You can execute the following statement to show the variables relevant to character sets.

> show variables like '%char%';
+--------------------------+----------------------------------+
| Variable_name | Value |
+--------------------------+----------------------------------+
| character_set_client | utf8 |
| character_set_connection | utf8 |
| character_set_database | utf8mb4 |
| character_set_filesystem | binary |
| character_set_results | utf8 |
| character_set_server | utf8mb4 |
| character_set_system | utf8 |
| character_sets_dir | /stonedb/install/share/charsets/ |
+--------------------------+----------------------------------+
8 rows in set (0.01 sec)

Variable description:

  • character_set_client specifies the character set used by the server to receive requests from the client.
  • character_set_connection specifies the character set converted by the server from the character set specified by character_set_client.
  • character_set_results specifies the character set used by the server to respond to requests sent by the client.

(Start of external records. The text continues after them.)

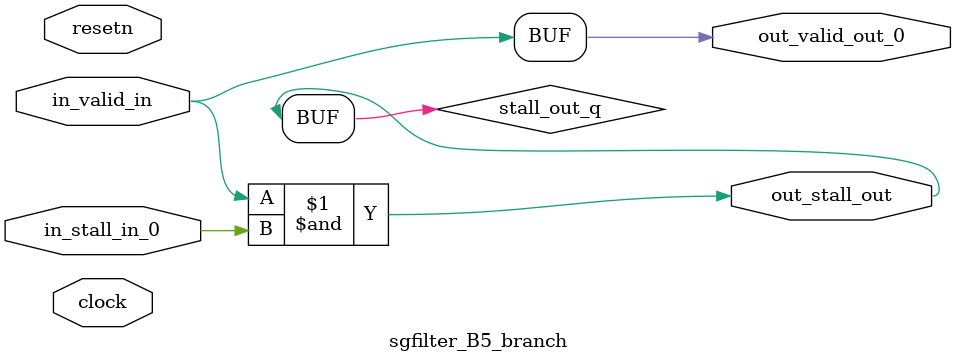
<source format=sv>



(* altera_attribute = "-name AUTO_SHIFT_REGISTER_RECOGNITION OFF; -name MESSAGE_DISABLE 10036; -name MESSAGE_DISABLE 10037; -name MESSAGE_DISABLE 14130; -name MESSAGE_DISABLE 14320; -name MESSAGE_DISABLE 15400; -name MESSAGE_DISABLE 14130; -name MESSAGE_DISABLE 10036; -name MESSAGE_DISABLE 12020; -name MESSAGE_DISABLE 12030; -name MESSAGE_DISABLE 12010; -name MESSAGE_DISABLE 12110; -name MESSAGE_DISABLE 14320; -name MESSAGE_DISABLE 13410; -name MESSAGE_DISABLE 113007; -name MESSAGE_DISABLE 10958" *)
module sgfilter_B5_branch (
    input wire [0:0] in_stall_in_0,
    input wire [0:0] in_valid_in,
    output wire [0:0] out_stall_out,
    output wire [0:0] out_valid_out_0,
    input wire clock,
    input wire resetn
    );

    wire [0:0] stall_out_q;


    // stall_out(LOGICAL,6)
    assign stall_out_q = in_valid_in & in_stall_in_0;

    // out_stall_out(GPOUT,4)
    assign out_stall_out = stall_out_q;

    // out_valid_out_0(GPOUT,5)
    assign out_valid_out_0 = in_valid_in;

endmodule

</source>
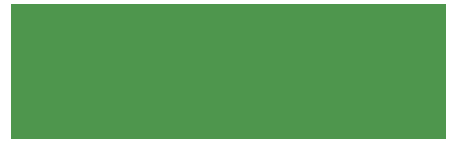
<source format=gbl>
G04 Layer_Physical_Order=2*
G04 Layer_Color=16711680*
%FSLAX24Y24*%
%MOIN*%
G70*
G01*
G75*
%ADD19C,0.0500*%
G36*
X14750Y250D02*
X250D01*
Y4750D01*
X250Y4750D01*
X14750D01*
Y250D01*
D02*
G37*
D19*
X6250Y1000D02*
D03*
X11250Y2500D02*
D03*
X9200Y4400D02*
D03*
X8400D02*
D03*
X6500D02*
D03*
X14200Y600D02*
D03*
X13400D02*
D03*
X12600D02*
D03*
X800D02*
D03*
X1600D02*
D03*
X2400D02*
D03*
M02*

</source>
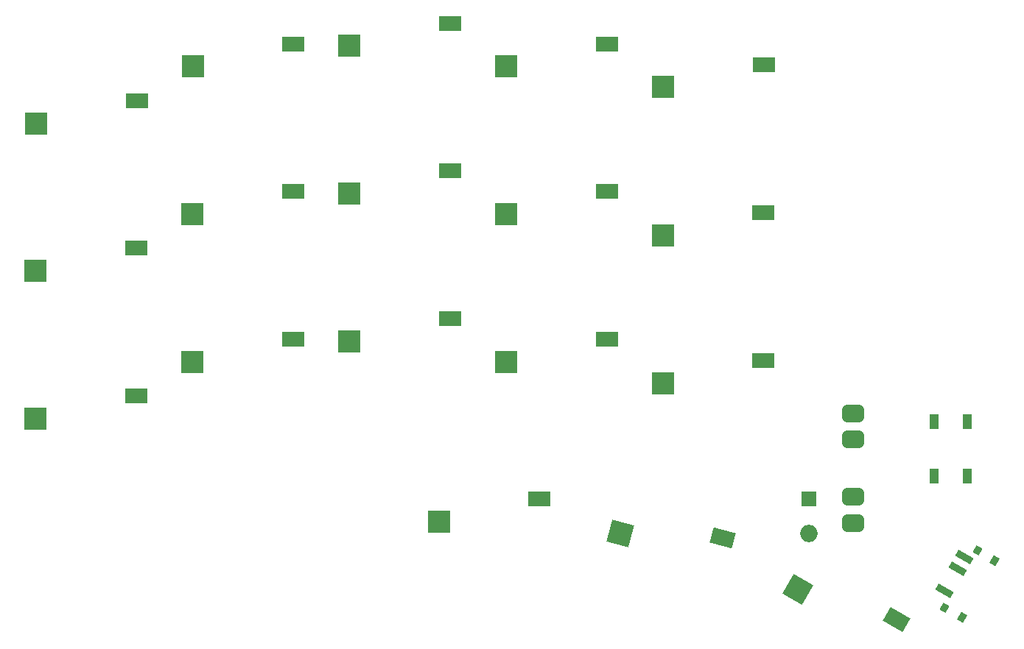
<source format=gbr>
%TF.GenerationSoftware,KiCad,Pcbnew,8.0.6*%
%TF.CreationDate,2024-11-18T19:30:36+07:00*%
%TF.ProjectId,chocowi36-rounded,63686f63-6f77-4693-9336-2d726f756e64,rev?*%
%TF.SameCoordinates,Original*%
%TF.FileFunction,Paste,Top*%
%TF.FilePolarity,Positive*%
%FSLAX46Y46*%
G04 Gerber Fmt 4.6, Leading zero omitted, Abs format (unit mm)*
G04 Created by KiCad (PCBNEW 8.0.6) date 2024-11-18 19:30:36*
%MOMM*%
%LPD*%
G01*
G04 APERTURE LIST*
G04 Aperture macros list*
%AMRoundRect*
0 Rectangle with rounded corners*
0 $1 Rounding radius*
0 $2 $3 $4 $5 $6 $7 $8 $9 X,Y pos of 4 corners*
0 Add a 4 corners polygon primitive as box body*
4,1,4,$2,$3,$4,$5,$6,$7,$8,$9,$2,$3,0*
0 Add four circle primitives for the rounded corners*
1,1,$1+$1,$2,$3*
1,1,$1+$1,$4,$5*
1,1,$1+$1,$6,$7*
1,1,$1+$1,$8,$9*
0 Add four rect primitives between the rounded corners*
20,1,$1+$1,$2,$3,$4,$5,0*
20,1,$1+$1,$4,$5,$6,$7,0*
20,1,$1+$1,$6,$7,$8,$9,0*
20,1,$1+$1,$8,$9,$2,$3,0*%
%AMRotRect*
0 Rectangle, with rotation*
0 The origin of the aperture is its center*
0 $1 length*
0 $2 width*
0 $3 Rotation angle, in degrees counterclockwise*
0 Add horizontal line*
21,1,$1,$2,0,0,$3*%
G04 Aperture macros list end*
%ADD10R,1.700000X1.700000*%
%ADD11O,2.000000X2.000000*%
%ADD12R,2.625000X1.800000*%
%ADD13R,2.600000X2.600000*%
%ADD14RotRect,2.625000X1.800000X345.000000*%
%ADD15RotRect,2.600000X2.600000X345.000000*%
%ADD16RotRect,2.625000X1.800000X330.000000*%
%ADD17RotRect,2.600000X2.600000X330.000000*%
%ADD18RotRect,0.800000X2.000000X240.000000*%
%ADD19RotRect,0.900000X0.800000X240.000000*%
%ADD20RotRect,1.000000X0.800000X240.000000*%
%ADD21R,1.000000X1.700000*%
%ADD22RoundRect,0.500000X0.750000X0.500000X-0.750000X0.500000X-0.750000X-0.500000X0.750000X-0.500000X0*%
G04 APERTURE END LIST*
D10*
%TO.C,BT1*%
X166400000Y-105065000D03*
D11*
X166400000Y-109035000D03*
%TD*%
D12*
%TO.C,SW2*%
X89197500Y-59230000D03*
D13*
X77635000Y-61830000D03*
%TD*%
D12*
%TO.C,SW3*%
X107197500Y-52670000D03*
D13*
X95635000Y-55270000D03*
%TD*%
D12*
%TO.C,SW4*%
X125197500Y-50310000D03*
D13*
X113635000Y-52910000D03*
%TD*%
D12*
%TO.C,SW5*%
X143241500Y-52670000D03*
D13*
X131679000Y-55270000D03*
%TD*%
D12*
%TO.C,SW6*%
X161275500Y-55050000D03*
D13*
X149713000Y-57650000D03*
%TD*%
D12*
%TO.C,SW8*%
X89139500Y-76200000D03*
D13*
X77577000Y-78800000D03*
%TD*%
D12*
%TO.C,SW9*%
X107157500Y-69660000D03*
D13*
X95595000Y-72260000D03*
%TD*%
D12*
%TO.C,SW10*%
X125197500Y-67290000D03*
D13*
X113635000Y-69890000D03*
%TD*%
D12*
%TO.C,SW11*%
X143241500Y-69682000D03*
D13*
X131679000Y-72282000D03*
%TD*%
D12*
%TO.C,SW12*%
X161227500Y-72090000D03*
D13*
X149665000Y-74690000D03*
%TD*%
D12*
%TO.C,SW14*%
X89139500Y-93218000D03*
D13*
X77577000Y-95818000D03*
%TD*%
D12*
%TO.C,SW15*%
X107157500Y-86678000D03*
D13*
X95595000Y-89278000D03*
%TD*%
D12*
%TO.C,SW16*%
X125197500Y-84308000D03*
D13*
X113635000Y-86908000D03*
%TD*%
D12*
%TO.C,SW17*%
X143241500Y-86700000D03*
D13*
X131679000Y-89300000D03*
%TD*%
D12*
%TO.C,SW18*%
X161227500Y-89107999D03*
D13*
X149665000Y-91708000D03*
%TD*%
D14*
%TO.C,SW20*%
X156572882Y-109518239D03*
D15*
X144731435Y-109037051D03*
%TD*%
D16*
%TO.C,SW21*%
X176472059Y-118934989D03*
D17*
X165158640Y-115405405D03*
%TD*%
D12*
%TO.C,SW19*%
X135487500Y-105049999D03*
D13*
X123925000Y-107650000D03*
%TD*%
D18*
%TO.C,SW_POWER1*%
X184267847Y-111758319D03*
X182017847Y-115655433D03*
X183517847Y-113057357D03*
D19*
X182050721Y-117548493D03*
D20*
X184024279Y-118630191D03*
X187774279Y-112135001D03*
D19*
X185850721Y-110966701D03*
%TD*%
D21*
%TO.C,SW_RST1*%
X180800000Y-102450000D03*
X180800000Y-96150000D03*
X184600000Y-102450000D03*
X184600000Y-96150000D03*
%TD*%
D22*
%TO.C,T1*%
X171550000Y-104810000D03*
X171550000Y-98200000D03*
X171550000Y-107800000D03*
X171550000Y-95200000D03*
%TD*%
M02*

</source>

The character set used by a client to send requests to a server and receive response from the server is the character set used by the client OS, which can be specified by the LC_ALL, LC_CTYPE, or **LANG **variable. Among the three variables, LC_ALL has the highest priority, LC_CTYPE the second, and then LANG the lowest.

If the client OS uses the UTF-8 character set and default-character-set is set to gbk during the client startup, character_set_client, character_set_connection, and character_set_results are automatically set to gbk. Now, the client requests a table that contains Chinese characters. The representation of each Chinese character in the server and that in the client are two different strings. In a UNIX OS, data received by the server will be converted based on the character set specified by character_set_connection. In this case, the data presented to the server is garbled text.

info

For StoneDB, if no character set is specified for the database when the database is being created, the database uses the character set specified by character_set_server, by default. If a table is not specified with a character set when the table is being created, the table uses the character set used by the database. Once a table is created, you cannot change or convert its character set.